EXERCISE |
Every record here must be copied exactly, except for the images it holds.
╔══
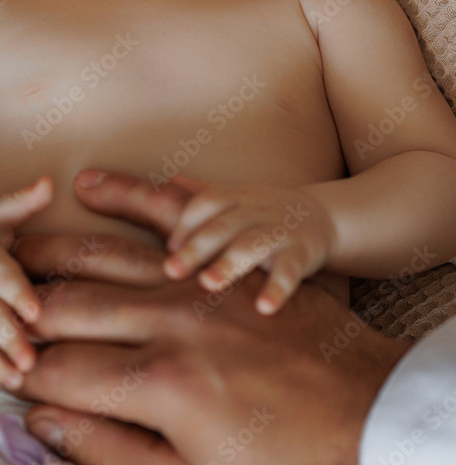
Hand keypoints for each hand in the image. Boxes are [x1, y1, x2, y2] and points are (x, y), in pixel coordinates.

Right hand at [11, 171, 410, 464]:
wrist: (367, 416)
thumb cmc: (280, 463)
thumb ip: (112, 452)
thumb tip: (42, 419)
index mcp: (159, 385)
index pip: (61, 370)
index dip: (19, 370)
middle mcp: (170, 322)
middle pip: (71, 305)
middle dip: (21, 305)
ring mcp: (199, 283)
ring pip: (107, 253)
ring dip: (53, 247)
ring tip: (15, 242)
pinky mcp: (225, 259)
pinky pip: (173, 213)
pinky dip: (129, 195)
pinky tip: (90, 183)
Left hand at [160, 175, 338, 313]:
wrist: (322, 218)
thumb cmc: (266, 213)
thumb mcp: (238, 198)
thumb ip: (204, 192)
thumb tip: (167, 180)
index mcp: (238, 197)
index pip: (207, 202)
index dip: (187, 223)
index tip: (170, 248)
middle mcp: (257, 210)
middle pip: (223, 225)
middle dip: (197, 247)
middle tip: (172, 270)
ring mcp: (280, 230)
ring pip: (252, 244)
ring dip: (229, 263)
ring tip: (208, 284)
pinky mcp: (302, 253)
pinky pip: (290, 270)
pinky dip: (278, 289)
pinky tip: (263, 308)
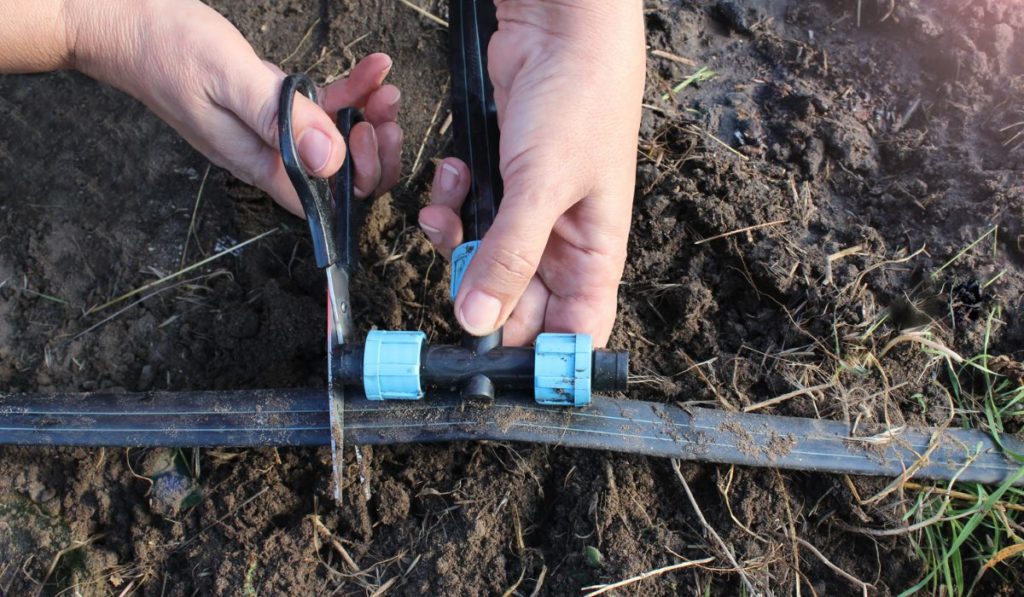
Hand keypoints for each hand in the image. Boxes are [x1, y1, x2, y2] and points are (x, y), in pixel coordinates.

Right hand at [65, 0, 401, 211]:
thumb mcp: (228, 79)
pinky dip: (353, 89)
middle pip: (340, 175)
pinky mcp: (275, 104)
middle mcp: (270, 155)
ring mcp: (275, 131)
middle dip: (374, 147)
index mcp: (258, 164)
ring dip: (369, 114)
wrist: (126, 21)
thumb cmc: (164, 49)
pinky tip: (372, 68)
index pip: (323, 200)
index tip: (367, 134)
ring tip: (383, 83)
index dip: (357, 178)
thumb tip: (329, 161)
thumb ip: (278, 120)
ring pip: (338, 139)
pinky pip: (324, 106)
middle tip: (385, 109)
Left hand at [418, 0, 644, 346]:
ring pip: (486, 261)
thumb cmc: (578, 103)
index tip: (496, 368)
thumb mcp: (543, 186)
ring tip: (446, 213)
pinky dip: (452, 207)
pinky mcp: (503, 184)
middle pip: (521, 304)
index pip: (576, 332)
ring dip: (457, 245)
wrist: (563, 30)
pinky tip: (452, 179)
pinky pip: (470, 219)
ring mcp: (532, 212)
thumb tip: (479, 323)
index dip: (542, 358)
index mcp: (596, 254)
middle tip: (454, 283)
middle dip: (482, 296)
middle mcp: (565, 242)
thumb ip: (509, 256)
╚══
WRITTEN REPLY |
Hand keypoints for each hand in the image. Boxes are [x1, y1, x2, y2] and points are (x, y), in pixel coordinates.

Right hand at [11, 171, 410, 464]:
wrist: (367, 416)
thumb cmc: (280, 463)
thumb ip: (112, 452)
thumb tip: (42, 419)
index mcp: (159, 385)
index pip: (61, 370)
index dip: (19, 370)
middle mcp: (170, 322)
middle pip: (71, 305)
middle dip: (21, 305)
ring mcp: (199, 283)
ring pip: (107, 253)
ring dip: (53, 247)
ring tip: (15, 242)
pinky mcp: (225, 259)
pinky pip: (173, 213)
pinky dip: (129, 195)
pinky tip: (90, 183)
Left hand at [160, 175, 338, 313]:
wrist: (322, 218)
thumb cmc: (266, 213)
thumb mcp: (238, 198)
thumb ip: (204, 192)
thumb tip: (167, 180)
index mcp: (238, 197)
index pip: (207, 202)
index dip: (187, 223)
index tip: (170, 248)
middle mcp: (257, 210)
middle pip: (223, 225)
middle dip: (197, 247)
middle tip: (172, 270)
ring mcp: (280, 230)
ring pip: (252, 244)
ring dip: (229, 263)
ring tip: (208, 284)
pinky mcp: (302, 253)
pinky pip: (290, 270)
pinky dip: (278, 289)
pinky tip: (263, 308)
Hand keypoints for each hand in the image. Boxes are [x1, y1, x2, y2] and points are (x, y), in pixel coordinates.

Right hand at [65, 0, 401, 211]:
thumb mcp: (228, 79)
pinky dip: (353, 89)
middle pip: (340, 175)
pinky mcp: (275, 104)
middle mcp: (270, 155)
ring mcp: (275, 131)
middle dip: (374, 147)
index mcp: (258, 164)
ring dip: (369, 114)
wrist: (126, 21)
thumb cmc: (164, 49)
pinky tip: (372, 68)
index pip: (323, 200)
index tip: (367, 134)
ring tip: (383, 83)
index dip: (357, 178)
thumb tip: (329, 161)
thumb ip: (278, 120)
ring pip: (338, 139)
pinky pip: (324, 106)
middle tip: (385, 109)
Left hand at [418, 0, 644, 346]:
ring pip: (486, 261)
thumb cmc: (578, 103)
index tip: (496, 368)
thumb mcp: (543, 186)
ring tip: (446, 213)
pinky dip: (452, 207)
pinky mcp: (503, 184)
middle pip: (521, 304)
index pip: (576, 332)
ring dip: (457, 245)
wrist: (563, 30)
pinky tip: (452, 179)
pinky pip: (470, 219)
ring mcp: (532, 212)
thumb tip: (479, 323)
index dip: (542, 358)
index mcp: (596, 254)
middle tip: (454, 283)
middle dip: (482, 296)
middle mcp: (565, 242)
thumb ip: (509, 256)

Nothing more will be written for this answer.